Your task = Could you copy exactly the lines from the start of the records through the one containing "## Repository", both included, and leave out the pictures?

Source information Block Start

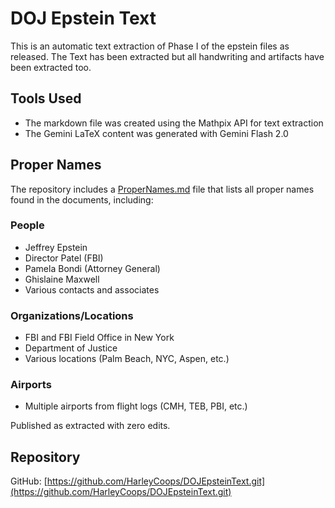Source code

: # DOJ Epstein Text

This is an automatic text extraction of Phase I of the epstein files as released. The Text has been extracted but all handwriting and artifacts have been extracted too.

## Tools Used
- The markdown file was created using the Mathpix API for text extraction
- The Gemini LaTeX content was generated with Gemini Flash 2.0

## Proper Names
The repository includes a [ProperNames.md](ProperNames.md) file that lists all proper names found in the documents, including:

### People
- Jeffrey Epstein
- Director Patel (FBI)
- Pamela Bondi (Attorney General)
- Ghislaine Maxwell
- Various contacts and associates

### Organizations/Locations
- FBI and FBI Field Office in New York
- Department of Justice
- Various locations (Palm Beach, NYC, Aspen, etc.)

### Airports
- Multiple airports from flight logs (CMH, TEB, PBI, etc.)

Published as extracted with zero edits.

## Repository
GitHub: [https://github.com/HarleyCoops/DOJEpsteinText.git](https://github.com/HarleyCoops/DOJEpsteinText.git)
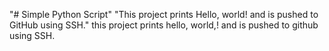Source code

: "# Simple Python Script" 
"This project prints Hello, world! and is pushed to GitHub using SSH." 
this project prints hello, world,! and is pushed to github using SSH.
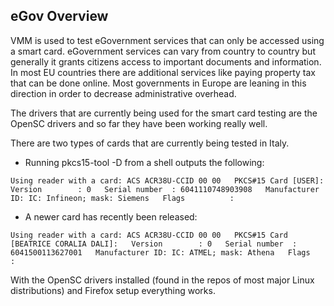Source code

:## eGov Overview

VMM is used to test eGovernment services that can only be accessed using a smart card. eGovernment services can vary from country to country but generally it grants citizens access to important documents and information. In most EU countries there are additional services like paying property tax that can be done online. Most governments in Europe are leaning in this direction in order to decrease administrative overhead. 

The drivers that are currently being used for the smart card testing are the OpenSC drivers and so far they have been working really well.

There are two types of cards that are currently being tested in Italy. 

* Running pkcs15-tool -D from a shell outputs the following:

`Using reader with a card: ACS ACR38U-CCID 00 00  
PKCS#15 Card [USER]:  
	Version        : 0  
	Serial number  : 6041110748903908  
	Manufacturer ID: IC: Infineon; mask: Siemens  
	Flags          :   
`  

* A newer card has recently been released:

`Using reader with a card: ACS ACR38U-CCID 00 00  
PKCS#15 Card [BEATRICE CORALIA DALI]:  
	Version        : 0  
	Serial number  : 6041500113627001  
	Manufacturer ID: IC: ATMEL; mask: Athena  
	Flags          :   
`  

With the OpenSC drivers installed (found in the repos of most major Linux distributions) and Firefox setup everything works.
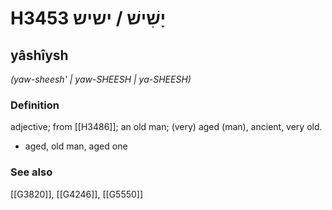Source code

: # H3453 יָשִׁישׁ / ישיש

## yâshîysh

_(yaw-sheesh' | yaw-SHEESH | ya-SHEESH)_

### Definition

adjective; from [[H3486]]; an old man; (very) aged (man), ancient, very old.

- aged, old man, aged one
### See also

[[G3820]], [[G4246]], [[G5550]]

Source information Block End

Answer for the task =
Source code

: # DOJ Epstein Text

This is an automatic text extraction of Phase I of the epstein files as released. The Text has been extracted but all handwriting and artifacts have been extracted too.

## Tools Used
- The markdown file was created using the Mathpix API for text extraction
- The Gemini LaTeX content was generated with Gemini Flash 2.0

## Proper Names
The repository includes a [ProperNames.md](ProperNames.md) file that lists all proper names found in the documents, including:

### People
- Jeffrey Epstein
- Director Patel (FBI)
- Pamela Bondi (Attorney General)
- Ghislaine Maxwell
- Various contacts and associates

### Organizations/Locations
- FBI and FBI Field Office in New York
- Department of Justice
- Various locations (Palm Beach, NYC, Aspen, etc.)

### Airports
- Multiple airports from flight logs (CMH, TEB, PBI, etc.)

Published as extracted with zero edits.

## Repository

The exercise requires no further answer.